Nunca resultará fácil modificar las reglas de un sistema político-electoral en el cual los grandes gamonales (amplia mayoría en el Congreso) se sienten a sus anchas. Nuestro sistema electoral es profundamente corrupto, desigual, inequitativo y antidemocrático; proclive a favorecer las grandes maquinarias, carteles de contratación, caciques regionales (en juego con administraciones departamentales y municipales) y mafias electorales. Su reforma estructural es ante todo un imperativo moral y social en un país donde la corrupción ya hizo metástasis y los políticos tradicionales han vuelto realidad aquello de “hacer política es pa’ ricos o mafiosos”. A la reforma política del gobierno le falta un debate en la plenaria de la Cámara y pasará con vida al siguiente periodo de sesiones donde le restarán cuatro debates. Sus principales componentes son:
¿Voto preferente o lista cerrada?
Vuelve y juega el eterno debate: cerrar y bloquear los listados. En cada reforma política siempre se exaltan las “virtudes” de la lista cerrada: fortalece los partidos, cohesiona liderazgos, disminuye el costo de las campañas, facilita el control a los recursos etc., esa es una propuesta que camina “firme” en cada reforma hasta que es hundida en los últimos debates. La lista cerrada siempre se va a enfrentar con el temor al “bolígrafo”, es decir, a la certeza que los partidos terminen siendo cooptados por camarillas que determinen sin mayor criterio quienes integran los primeros renglones de los listados. Algo que tiene mucho sentido ya que la lista cerrada en la práctica estimula el perfil de los políticos de carrera por encima de aquellos de opinión. Sin embargo, la única forma de cohesionar los partidos y abaratar el costo de las campañas es acabando con el voto preferente. De entrar en vigencia en 2019, la fórmula “salomónica” que ofrece el gobierno es que se conserven los liderazgos que fueron elegidos en 2015 quienes pasarían a ocupar los primeros renglones en cada listado.

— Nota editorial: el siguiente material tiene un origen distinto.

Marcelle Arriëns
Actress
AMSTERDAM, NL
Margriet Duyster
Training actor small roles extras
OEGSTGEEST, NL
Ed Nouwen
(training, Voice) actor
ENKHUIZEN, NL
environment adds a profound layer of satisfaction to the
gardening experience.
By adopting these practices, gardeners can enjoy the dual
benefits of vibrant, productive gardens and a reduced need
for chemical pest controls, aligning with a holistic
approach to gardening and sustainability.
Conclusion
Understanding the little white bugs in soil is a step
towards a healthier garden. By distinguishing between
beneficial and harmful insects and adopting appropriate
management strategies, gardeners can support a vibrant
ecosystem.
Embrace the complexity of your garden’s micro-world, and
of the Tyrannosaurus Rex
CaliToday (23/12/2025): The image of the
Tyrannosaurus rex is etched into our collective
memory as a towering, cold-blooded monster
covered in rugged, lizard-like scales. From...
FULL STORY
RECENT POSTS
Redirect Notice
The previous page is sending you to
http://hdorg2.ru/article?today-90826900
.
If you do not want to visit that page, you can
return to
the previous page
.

Sigue vivo el Consejo Nacional Electoral
Tal vez uno de los componentes más importantes que el Congreso le suprimió a la reforma política fue su intención (reciclada de la fallida reforma del 2017) de reestructurar el Consejo Nacional Electoral (CNE). Una entidad politizada, ineficaz y un simple escampadero de los excongresistas quemados que terminan siendo elegidos, por sus copartidarios, como consejeros. En el país no contamos con una autoridad electoral robusta, seria y autónoma. El CNE simplemente es un articulador entre los partidos para “hacerse pasito” y continuar profundizando la impunidad. Detrás de la Comisión de Acusaciones de la Cámara de Representantes el CNE es la entidad más inservible del país. Asimismo, no cuenta con la capacidad humana y técnica para monitorear los ingresos de miles de campañas en cada elección o sancionar a los que se vuelan los topes o reciben financiación ilícita. Tal vez una propuesta que podría hacerle contrapeso a la continuidad del CNE es la relativa a crear un modelo de financiación preponderantemente estatal para las campañas electorales.

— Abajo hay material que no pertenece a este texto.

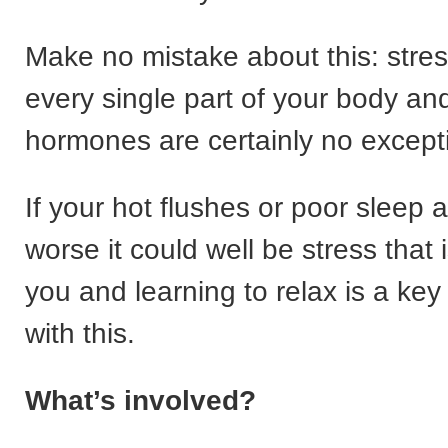
Make no mistake about this: stres
every single part of your body an
hormones are certainly no except
If your hot flushes or poor sleep 
worse it could well be stress that 
you and learning to relax is a key
with this.
What’s involved?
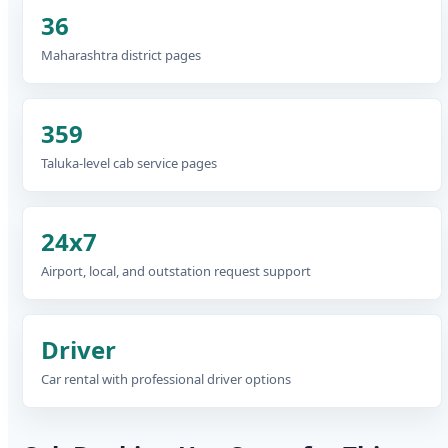
36
Maharashtra district pages
359
Taluka-level cab service pages
24x7
Airport, local, and outstation request support
Driver
Car rental with professional driver options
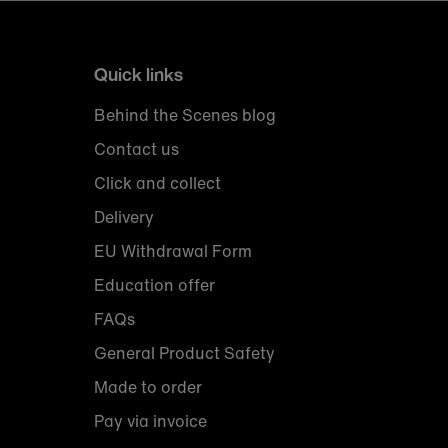
Quick links
Behind the Scenes blog
Contact us
Click and collect
Delivery
EU Withdrawal Form
Education offer
FAQs
General Product Safety
Made to order
Pay via invoice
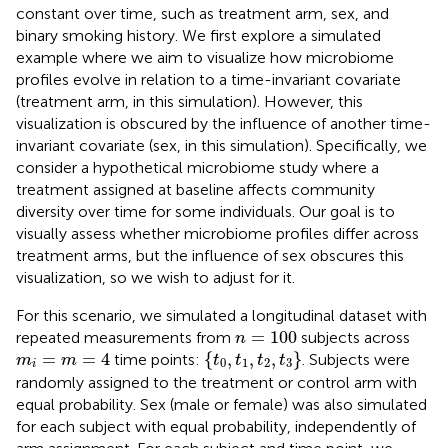
constant over time, such as treatment arm, sex, and
binary smoking history. We first explore a simulated
example where we aim to visualize how microbiome
profiles evolve in relation to a time-invariant covariate
(treatment arm, in this simulation). However, this
visualization is obscured by the influence of another time-
invariant covariate (sex, in this simulation). Specifically, we
consider a hypothetical microbiome study where a
treatment assigned at baseline affects community
diversity over time for some individuals. Our goal is to
visually assess whether microbiome profiles differ across
treatment arms, but the influence of sex obscures this
visualization, so we wish to adjust for it.
For this scenario, we simulated a longitudinal dataset with
n
=
100
=
100
repeated measurements from
subjects across
n
{
t
0
,
t
1
,
t
2
,
t
3
}
m
i
=
m
=
4
=
=
4
{
,
,
,
}
time points:
. Subjects were
m
m
t
t
t
t
0
1
2
3
i
randomly assigned to the treatment or control arm with
equal probability. Sex (male or female) was also simulated
for each subject with equal probability, independently of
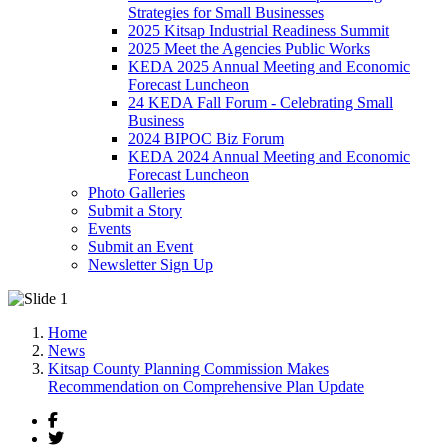
Strategies for Small Businesses
2025 Kitsap Industrial Readiness Summit
2025 Meet the Agencies Public Works
KEDA 2025 Annual Meeting and Economic
Forecast Luncheon
24 KEDA Fall Forum - Celebrating Small
Business
2024 BIPOC Biz Forum
KEDA 2024 Annual Meeting and Economic
Forecast Luncheon
Photo Galleries
Submit a Story
Events
Submit an Event
Newsletter Sign Up
Home
News
Kitsap County Planning Commission Makes
Recommendation on Comprehensive Plan Update
Facebook
Twitter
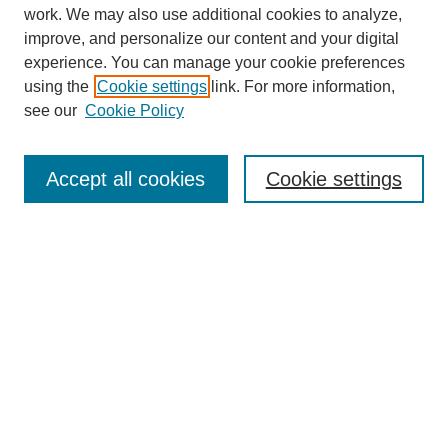
work. We may also use additional cookies to analyze,
improve, and personalize our content and your digital
experience. You can manage your cookie preferences
using the
Cookie settings
link. For more information,
see our
Cookie Policy
Search
Accept all cookies
Cookie settings
Enter search terms:
Select context to search:
Advanced Search
Notify me via email or
RSS
Browse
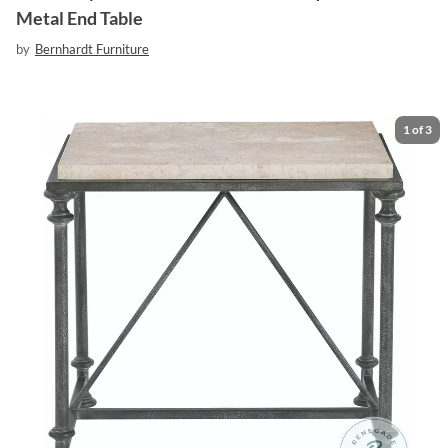
Metal End Table
by
Bernhardt Furniture
1
of
3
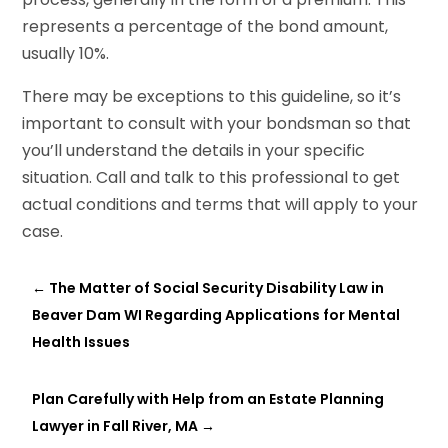
represents a percentage of the bond amount,
usually 10%.
There may be exceptions to this guideline, so it’s
important to consult with your bondsman so that
you’ll understand the details in your specific
situation. Call and talk to this professional to get
actual conditions and terms that will apply to your
case.
←
The Matter of Social Security Disability Law in
Beaver Dam WI Regarding Applications for Mental
Health Issues
Plan Carefully with Help from an Estate Planning
Lawyer in Fall River, MA
→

Senado regional y “tecnomermelada”
Otra propuesta de la reforma que parece calcada de la fallida reforma política del 2015 es la de establecer un Senado integrado por 70 senadores elegidos por ocho circunscripciones regionales y 30 elegidos por circunscripción nacional. Se conserva el número de 100 senadores a la par que se busca otorgar un asiento en el Legislativo a departamentos que por su baja densidad poblacional o censo electoral nunca han tenido un senador propio en el Capitolio. Está propuesta tiene sentido en clave de descentralizar la representación política en el Senado ya que los grandes centros poblados del país tienen por efecto arrastre una mayor cantidad de senadores.

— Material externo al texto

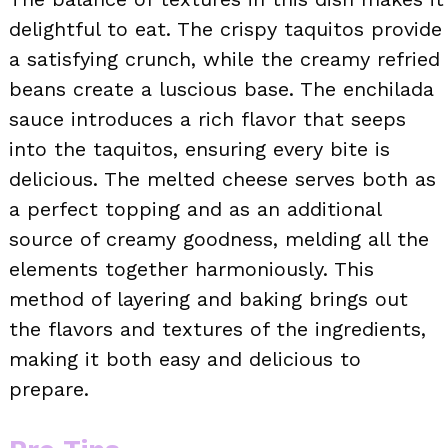
delightful to eat. The crispy taquitos provide
a satisfying crunch, while the creamy refried
beans create a luscious base. The enchilada
sauce introduces a rich flavor that seeps
into the taquitos, ensuring every bite is
delicious. The melted cheese serves both as
a perfect topping and as an additional
source of creamy goodness, melding all the
elements together harmoniously. This
method of layering and baking brings out
the flavors and textures of the ingredients,
making it both easy and delicious to
prepare.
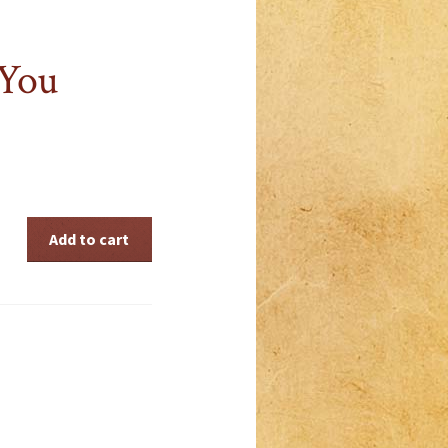
 You
Add to cart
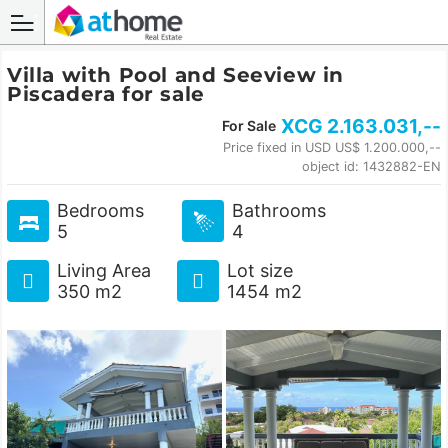
Villa with Pool and Seeview in
Piscadera for sale
XCG
2.163.031
,--
For Sale
Price fixed in USD US$ 1.200.000,--
object id: 1432882-EN
Bedrooms
Bathrooms
5
4
Living Area
Lot size
350 m2
1454 m2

Algo novedoso en la reforma es aquello de otorgarle al Congreso el manejo de una “quinta parte del presupuesto nacional de inversión”, es decir, cerca de 9 billones de pesos que los “Padres de la Patria” podrán invertir en sus regiones previa aprobación de la plenaria y el Departamento Nacional de Planeación (DNP). Es la “tecnomermelada” ya que implica la legalización de la práctica que han utilizado los gobiernos para concertar mayorías en el Congreso. De aprobarse le daría un altísimo poder al DNP y podría destrabar con creces la precaria gobernabilidad de Duque.
¿Pasará?
Con este tipo de reformas no se pueden hacer muchas ilusiones porque en el último debate se puede hundir totalmente. Las reformas políticas terminan siendo una suerte de transacción entre una agenda de gobierno y la clase política tradicional para reformar o ajustar prácticas desgastadas. Depende de la capacidad del gobierno para concertar una visión en conjunto y que así todos los sectores políticos se sientan partícipes de un “cambio” así resulte precario. La propuesta de Duque tiene puntos positivos y otros que dejan serias inquietudes. Sin embargo, sí plantea soluciones estructurales a un sistema político-electoral corrupto por naturaleza.